The initial British government response to AIDS, in 1987, was seen through the release of television and billboard commercials, as well as leaflets. The depiction of tombstones and icebergs showed an almost exclusively ‘doom and gloom’ attitude and they stated a predominantly moral position which heavily implied that to protect yourself you should only have ‘straight ‘sex within a monogamous marriage to a virgin who had never used drugs (thereby ignoring those who had been infected with HIV through drug transfusions and Factor 8). The commercials were also very vague as with regards to the facts of HIV transmission. When pamphlets showing pictorially how-to put a condom on male genitalia were shown to the government and Margaret Thatcher they were not allowed to be published. It was not until the 1990s that the actual most affected community, gay men, was addressed, and two men were pictured together. However even these ‘educational’ leaflets implied that all anal intercourse is a high-risk activity (as opposed to only being so if done with an HIV+ partner), thus indicating that the act of anal sex itself that causes AIDS, not the virus. It was only privately funded charities such as the Terrence Higgins Trust, that produced explicit, sexy, funny, pictorial, interesting and informative literature, such as a wallet size pack including a ‘photo love’ story, a detailed description of how HIV is actually transmitted, a condom and lubricant.

 

One of the main ‘issues’ surrounding HIV/AIDS is still that of condom use, the promotion of which is not only driven by religious and moral attitudes but by financial and health issues as well. The spread of HIV is overwhelmingly controlled by proper use of, distribution of, and access to condoms. In Africa the non-use of condoms, mainly due not only to money but to a predominantly patriarchal society, is one of the biggest reasons for the spread of HIV; in Europe and South America, the countries with high numbers of HIV positive people are predominantly catholic. Dominated by a religion which sees any birth control as wrong and where the ‘virgin bride’ is still seen as a prize, condoms are not widely available and much pre-marital sex is anal. In catholic France condom advertising was banned until 1987, and it was not until 1991 that it could be mentioned that it had a use as a contraceptive aid.
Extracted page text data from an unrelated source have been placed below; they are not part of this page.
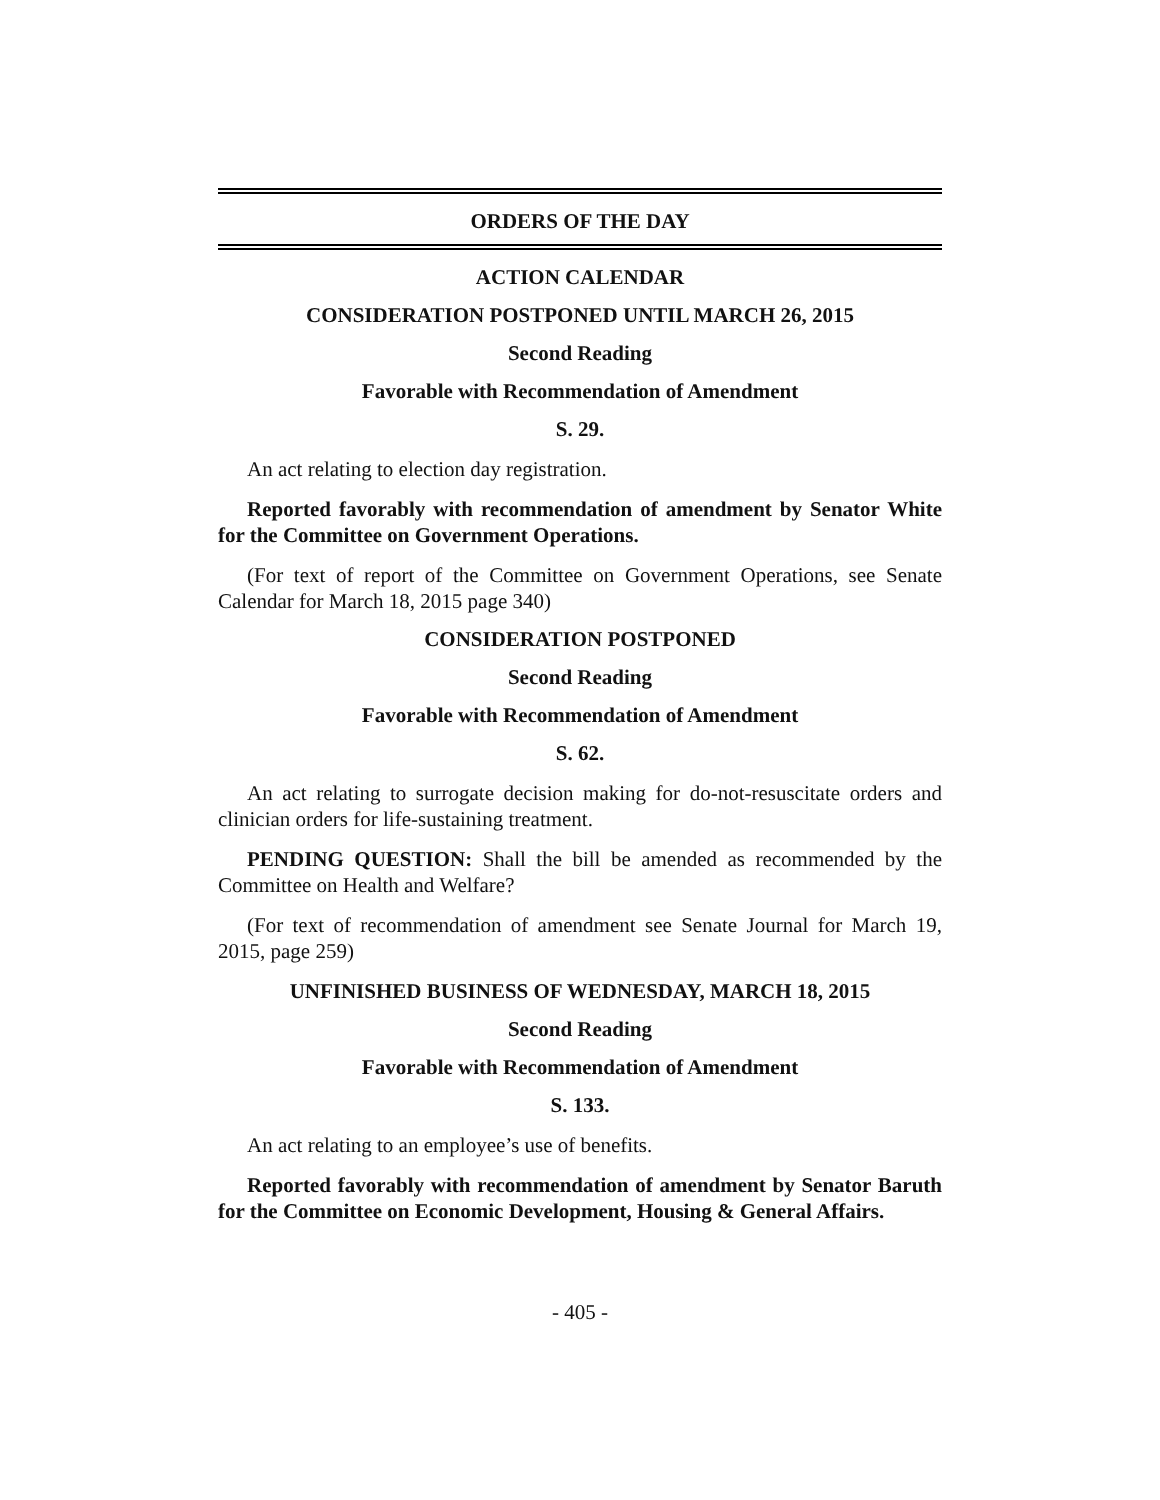ORDERS OF THE DAY
ACTION CALENDAR
CONSIDERATION POSTPONED UNTIL MARCH 26, 2015
Second Reading
Favorable with Recommendation of Amendment
S. 29.
An act relating to election day registration.
Reported favorably with recommendation of amendment by Senator White for the Committee on Government Operations.
(For text of report of the Committee on Government Operations, see Senate Calendar for March 18, 2015 page 340)
CONSIDERATION POSTPONED
Second Reading
Favorable with Recommendation of Amendment
S. 62.
An act relating to surrogate decision making for do-not-resuscitate orders and clinician orders for life-sustaining treatment.
PENDING QUESTION: Shall the bill be amended as recommended by the Committee on Health and Welfare?
(For text of recommendation of amendment see Senate Journal for March 19, 2015, page 259)
UNFINISHED BUSINESS OF WEDNESDAY, MARCH 18, 2015
Second Reading
Favorable with Recommendation of Amendment
S. 133.
An act relating to an employee’s use of benefits.
Reported favorably with recommendation of amendment by Senator Baruth for the Committee on Economic Development, Housing & General Affairs.
- 405 -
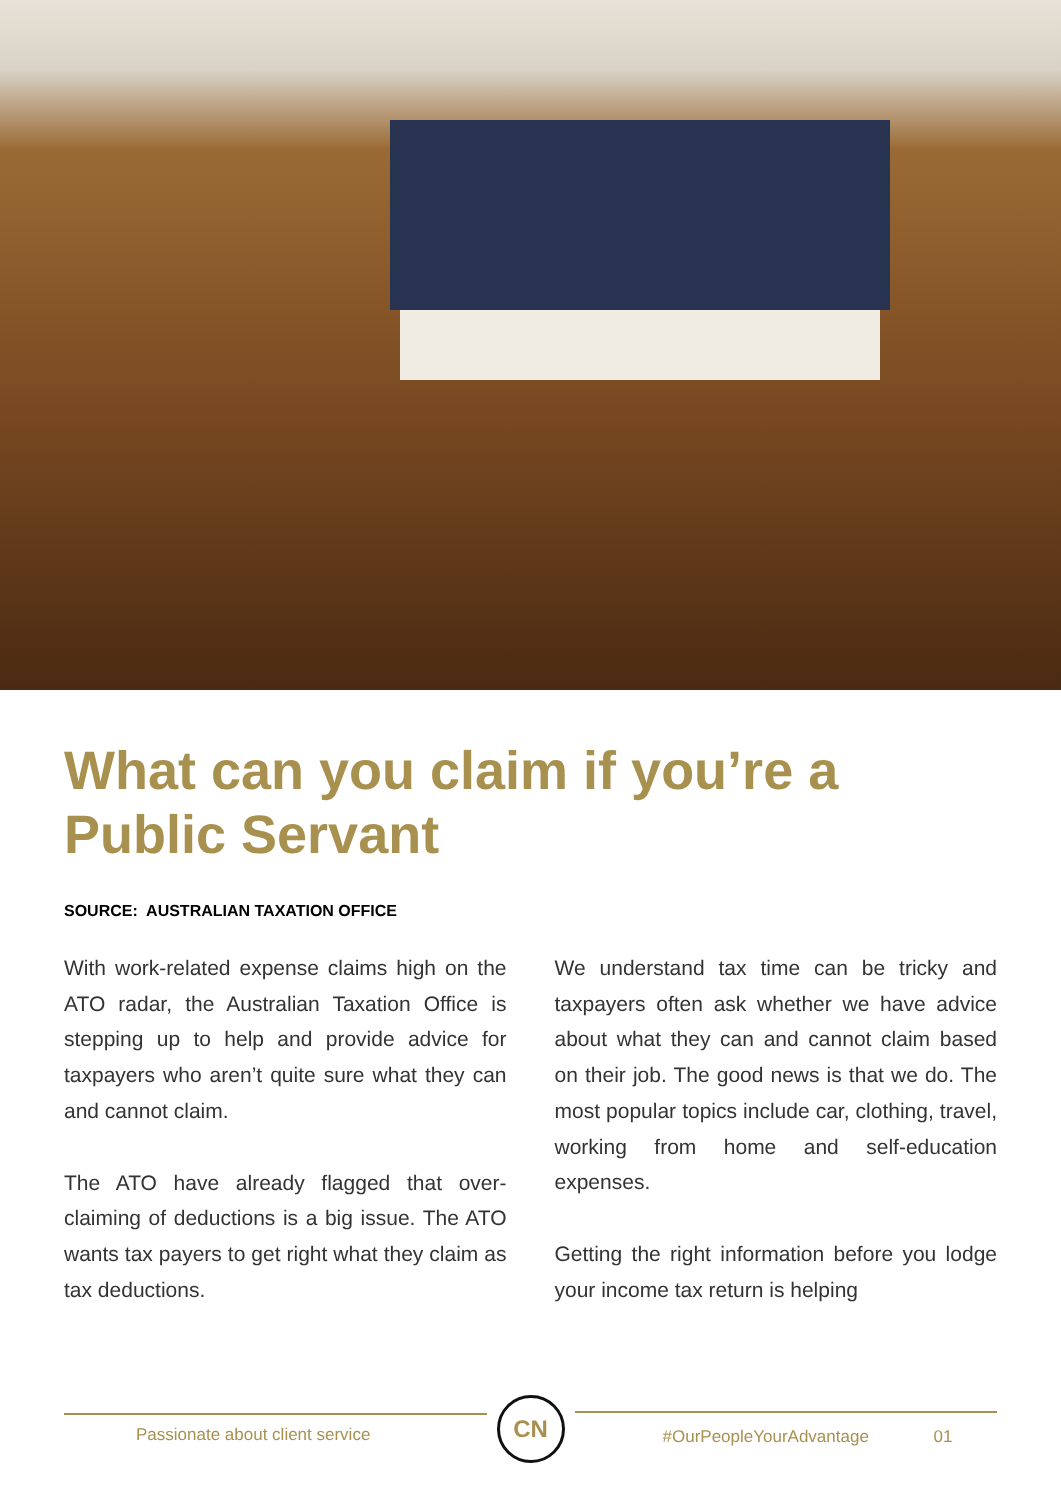What can you claim if you’re a Public Servant
SOURCE: AUSTRALIAN TAXATION OFFICE
With work-related expense claims high on the ATO radar, the Australian Taxation Office is stepping up to help and provide advice for taxpayers who aren’t quite sure what they can and cannot claim.
The ATO have already flagged that over-claiming of deductions is a big issue. The ATO wants tax payers to get right what they claim as tax deductions.
We understand tax time can be tricky and taxpayers often ask whether we have advice about what they can and cannot claim based on their job. The good news is that we do. The most popular topics include car, clothing, travel, working from home and self-education expenses.
Getting the right information before you lodge your income tax return is helping
Passionate about client service
CN
#OurPeopleYourAdvantage 01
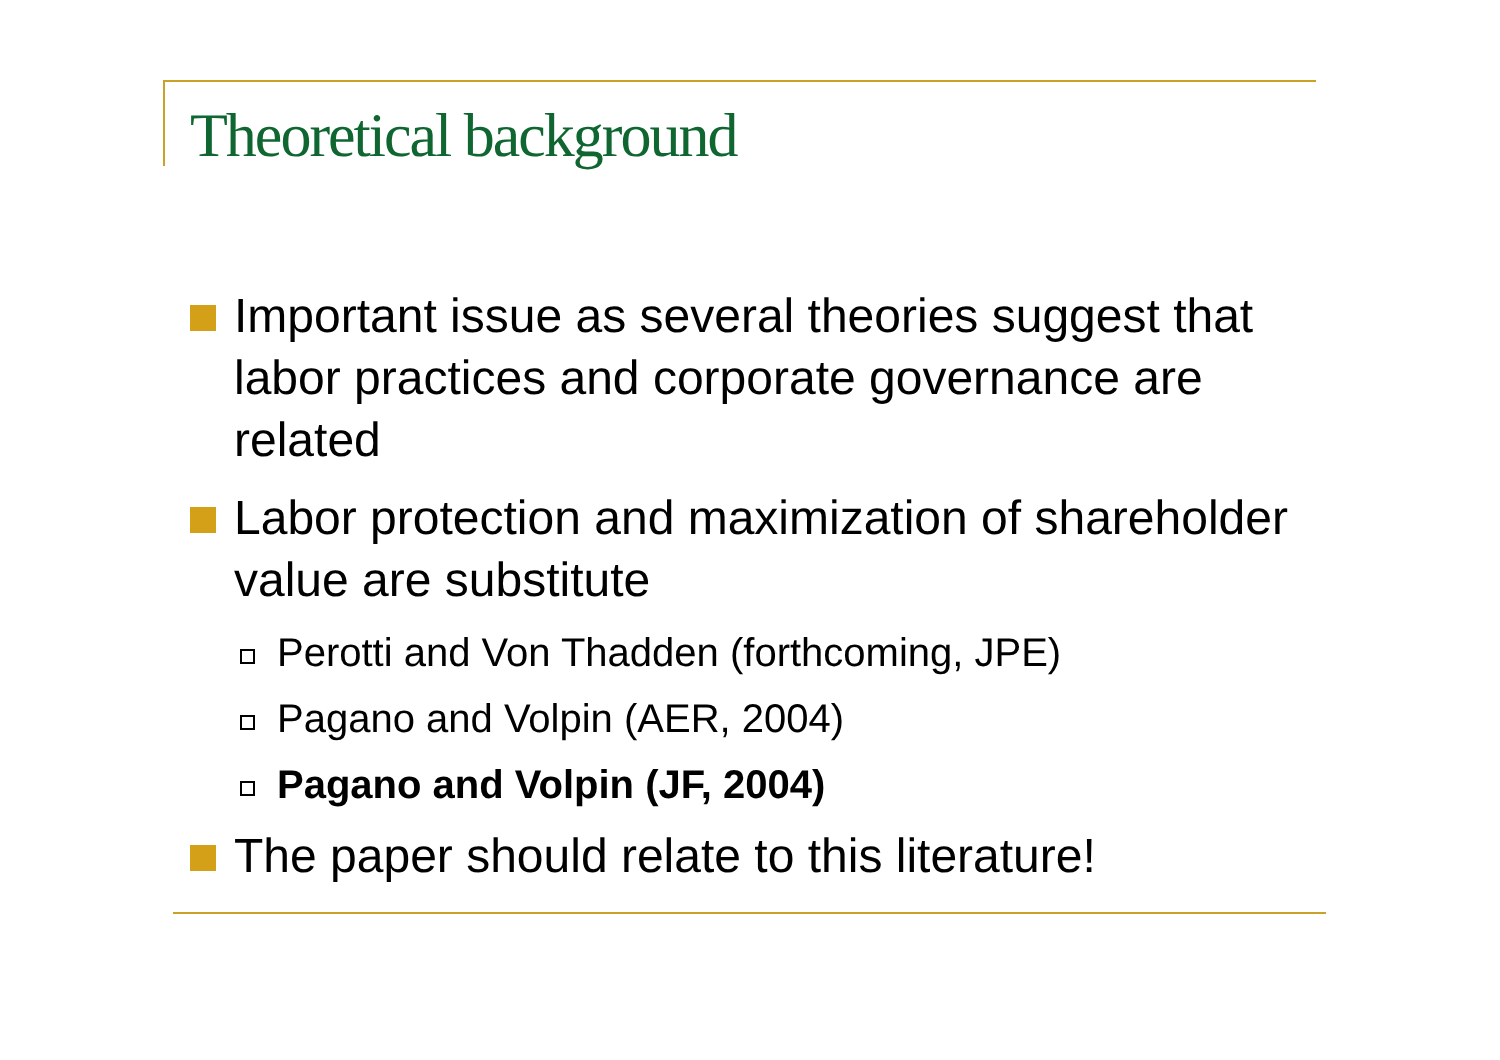Theoretical background
Important issue as several theories suggest that labor practices and corporate governance are related
Labor protection and maximization of shareholder value are substitute
Perotti and Von Thadden (forthcoming, JPE)
Pagano and Volpin (AER, 2004)
Pagano and Volpin (JF, 2004)
The paper should relate to this literature!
Thus, despite having the third highest rate of AIDS patients in Europe, condom use in France in the mid-1990’s was only 3-7% of the population. The condom problem is also on the rise in poorer Eastern Europe where, although attitudes to sex are becoming freer, wages are becoming lower and condoms are an expensive luxury. Even in what may be considered a well-educated, rich group of people, American college students, condom use is still only 50%. The problems of condoms also involve prostitutes. In Brazil, a rent boy can charge three times as much for sex without a condom and surveys have shown that prostitutes are less willing to use them as they may imply that they are HIV+ or they are implying that their customers are.

 

Overall, into the 21st century there has been a step forward in the conceptualization of AIDS and the policies surrounding it; the USA government spends over a billion dollars a year on research, education and medical facilities. It is less seen as an issue affecting the ‘worried well’ majority and more work and money is now being spent on those populations who actually have to deal with it. However it is still looked upon with horror and as one sufferer, David Ruffell, has said “when I was first diagnosed it was clear that I was the one who had to have the courage and the strength. I didn’t have one friend that didn’t panic and throw themselves to the floor in a frenzy". Another positive step has been a toning down of the moral outrage of the disease simply through normalization and through programs and films showing what a horrendous syndrome it is to die of. This has been helped by the down to earth view of people who may ordinarily be counted as part of the ‘moral majority’, people such as Rabbi Julia Neuberger who so rightly said "it is a strange God who chooses to punish male homosexuals and not females, and who is angry with drug-takers who inject...but not those who sniff".